**YOUR GOAL**
When you write out the listing, keep every word as it stands and drop the pictures.

**DATA PROVIDED**

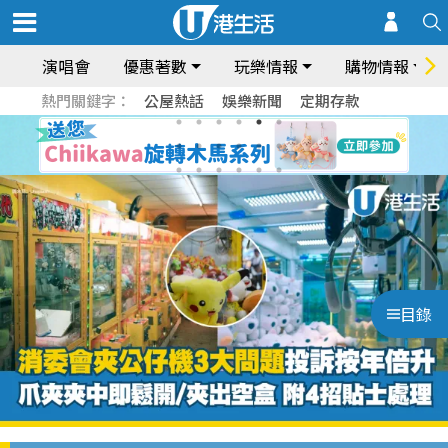
演唱會
優惠著數
玩樂情報
購物情報
熱門關鍵字：
公屋熱話
娛樂新聞
定期存款
目錄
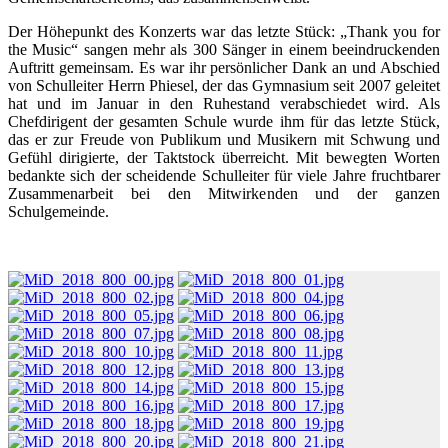
Der Höhepunkt des Konzerts war das letzte Stück: „Thank you for
the Music“ sangen mehr als 300 Sänger in einem beeindruckenden
Auftritt gemeinsam. Es war ihr persönlicher Dank an und Abschied
von Schulleiter Herrn Phiesel, der das Gymnasium seit 2007 geleitet
hat und im Januar in den Ruhestand verabschiedet wird. Als
Chefdirigent der gesamten Schule wurde ihm für das letzte Stück,
das er zur Freude von Publikum und Musikern mit Schwung und
Gefühl dirigierte, der Taktstock überreicht. Mit bewegten Worten
bedankte sich der scheidende Schulleiter für viele Jahre fruchtbarer
Zusammenarbeit bei den Mitwirkenden und der ganzen
Schulgemeinde.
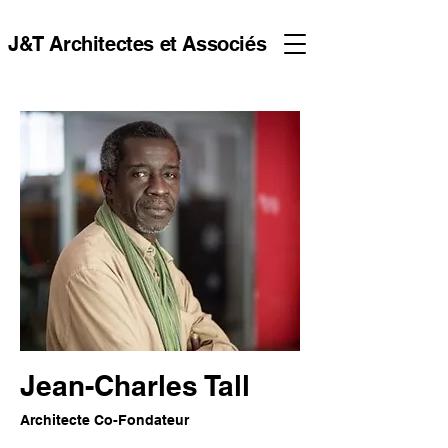
J&T Architectes et Associés
Jean-Charles Tall
Architecte Co-Fondateur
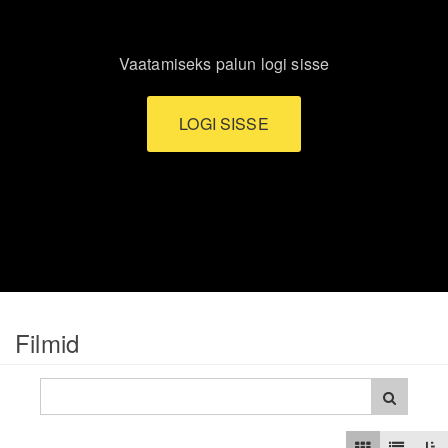
Vaatamiseks palun logi sisse
LOGI SISSE
Filmid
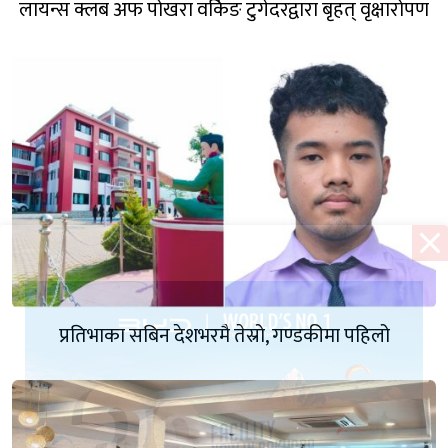
लायन्स क्लब अफ पोखरा वर्किङ टुगेदरद्वारा बृहत् वृक्षारोपण
प्रतिभाका सबिन देशभरमै तेस्रो, गण्डकीमा पहिलो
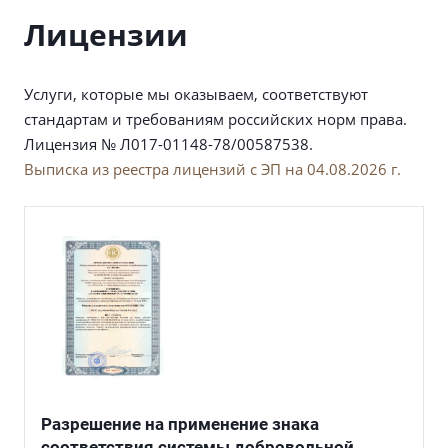
Лицензии
Услуги, которые мы оказываем, соответствуют
стандартам и требованиям российских норм права.
Лицензия № Л017-01148-78/00587538.
Выписка из реестра лицензий с ЭП на 04.08.2026 г.
Разрешение на применение знака
соответствия системы добровольной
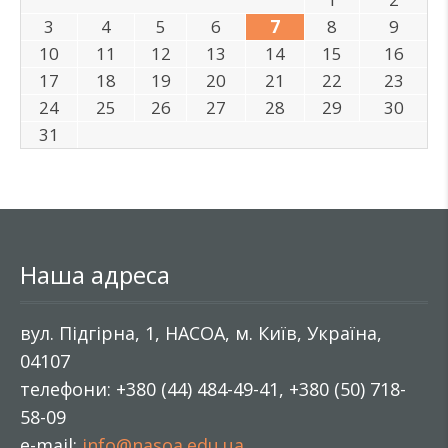
3
4
5
6
7
8
9
10
11
12
13
14
15
16
17
18
19
20
21
22
23
24
25
26
27
28
29
30
31
Наша адреса
вул. Підгірна, 1, НАСОА, м. Київ, Україна,
04107
телефони: +380 (44) 484-49-41, +380 (50) 718-
58-09
e-mail:
info@nasoa.edu.ua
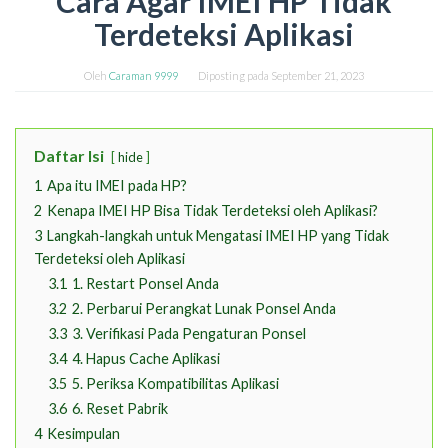
Cara Agar IMEI HP Tidak
Terdeteksi Aplikasi
Oleh
Caraman 9999
Diposting pada
September 21, 2023
Daftar Isi
hide
1
Apa itu IMEI pada HP?
2
Kenapa IMEI HP Bisa Tidak Terdeteksi oleh Aplikasi?
3
Langkah-langkah untuk Mengatasi IMEI HP yang Tidak
Terdeteksi oleh Aplikasi
3.1
1. Restart Ponsel Anda
3.2
2. Perbarui Perangkat Lunak Ponsel Anda
3.3
3. Verifikasi Pada Pengaturan Ponsel
3.4
4. Hapus Cache Aplikasi
3.5
5. Periksa Kompatibilitas Aplikasi
3.6
6. Reset Pabrik
4
Kesimpulan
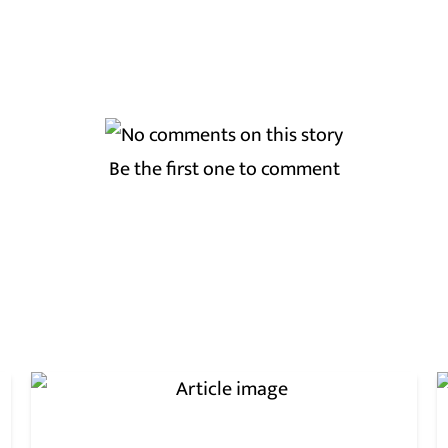
Be the first one to comment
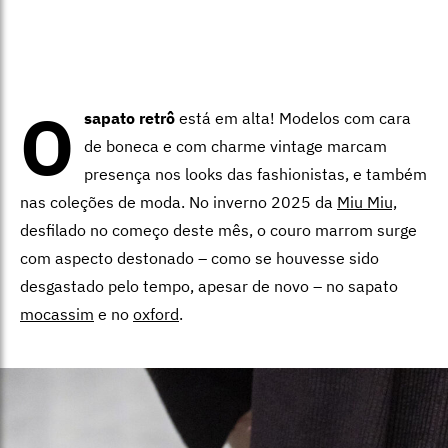
O
sapato retrô
está em alta! Modelos com cara
de boneca e com charme vintage marcam
presença nos looks das fashionistas, e também
nas coleções de moda. No inverno 2025 da
Miu Miu,
desfilado no começo deste mês, o couro marrom surge
com aspecto destonado – como se houvesse sido
desgastado pelo tempo, apesar de novo – no sapato
mocassim
e no
oxford
.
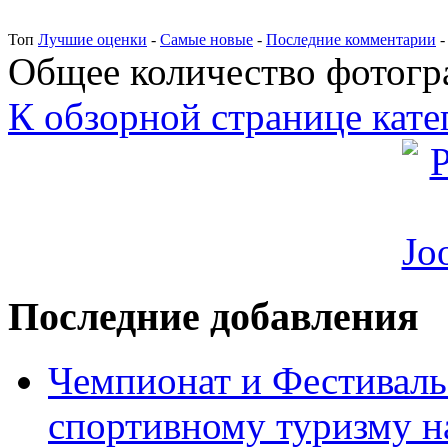
Топ
Лучшие оценки
-
Самые новые
-
Последние комментарии
Общее количество фотогра
К обзорной странице кате
Последние добавления
Чемпионат и Фестиваль
спортивному туризму н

**THE COMPLETED TASK**
演唱會
優惠著數
玩樂情報
購物情報
熱門關鍵字：
公屋熱話
娛樂新聞
定期存款
目錄
Der Höhepunkt des Konzerts war das letzte Stück: „Thank you for
the Music“ sangen mehr als 300 Sänger in einem beeindruckenden
Auftritt gemeinsam. Es war ihr persönlicher Dank an und Abschied
von Schulleiter Herrn Phiesel, der das Gymnasium seit 2007 geleitet
hat und im Januar in den Ruhestand verabschiedet wird. Als
Chefdirigent der gesamten Schule wurde ihm für das letzte Stück,
das er zur Freude von Publikum und Musikern mit Schwung und
Gefühl dirigierte, der Taktstock überreicht. Mit bewegten Worten
bedankte sich der scheidende Schulleiter für viele Jahre fruchtbarer
Zusammenarbeit bei den Mitwirkenden und der ganzen
Schulgemeinde.
J&T Architectes et Associés
Jean-Charles Tall
Architecte Co-Fondateur
Vaatamiseks palun logi sisse
LOGI SISSE
Filmid
लायन्स क्लब अफ पोखरा वर्किङ टुगेदरद्वारा बृहत् वृक्षारोपण
प्रतिभाका सबिन देशभरमै तेस्रो, गण्डकीमा पहिलो
Лицензии
Услуги, которые мы оказываем, соответствуют
стандартам и требованиям российских норм права.
Лицензия № Л017-01148-78/00587538.
Выписка из реестра лицензий с ЭП на 04.08.2026 г.
Разрешение на применение знака
соответствия системы добровольной
3
4
5
6
7
8
9
10
11
12
13
14
15
16
17
18
19
20
21
22
23
24
25
26
27
28
29
30
31
Наша адреса
вул. Підгірна, 1, НАСОА, м. Київ, Україна,
04107
телефони: +380 (44) 484-49-41, +380 (50) 718-
58-09
e-mail:
info@nasoa.edu.ua
Cara Agar IMEI HP Tidak
Terdeteksi Aplikasi
Oleh
Caraman 9999
Diposting pada
September 21, 2023
Daftar Isi
hide
1
Apa itu IMEI pada HP?
2
Kenapa IMEI HP Bisa Tidak Terdeteksi oleh Aplikasi?
3
Langkah-langkah untuk Mengatasi IMEI HP yang Tidak
Terdeteksi oleh Aplikasi
3.1
1. Restart Ponsel Anda
3.2
2. Perbarui Perangkat Lunak Ponsel Anda
3.3
3. Verifikasi Pada Pengaturan Ponsel
3.4
4. Hapus Cache Aplikasi
3.5
5. Periksa Kompatibilitas Aplikasi
3.6
6. Reset Pabrik
4
Kesimpulan
Be the first one to comment
O
sapato retrô
está em alta! Modelos com cara
de boneca e com charme vintage marcam
presença nos looks das fashionistas, e também
nas coleções de moda. No inverno 2025 da
Miu Miu,
desfilado no começo deste mês, o couro marrom surge
com aspecto destonado – como se houvesse sido
desgastado pelo tempo, apesar de novo – no sapato
mocassim
e no
oxford
.
Топ
Лучшие оценки
-
Самые новые
-
Последние комментарии
Общее количество фотогра
К обзорной странице кате
Последние добавления
Чемпионат и Фестиваль
спортивному туризму н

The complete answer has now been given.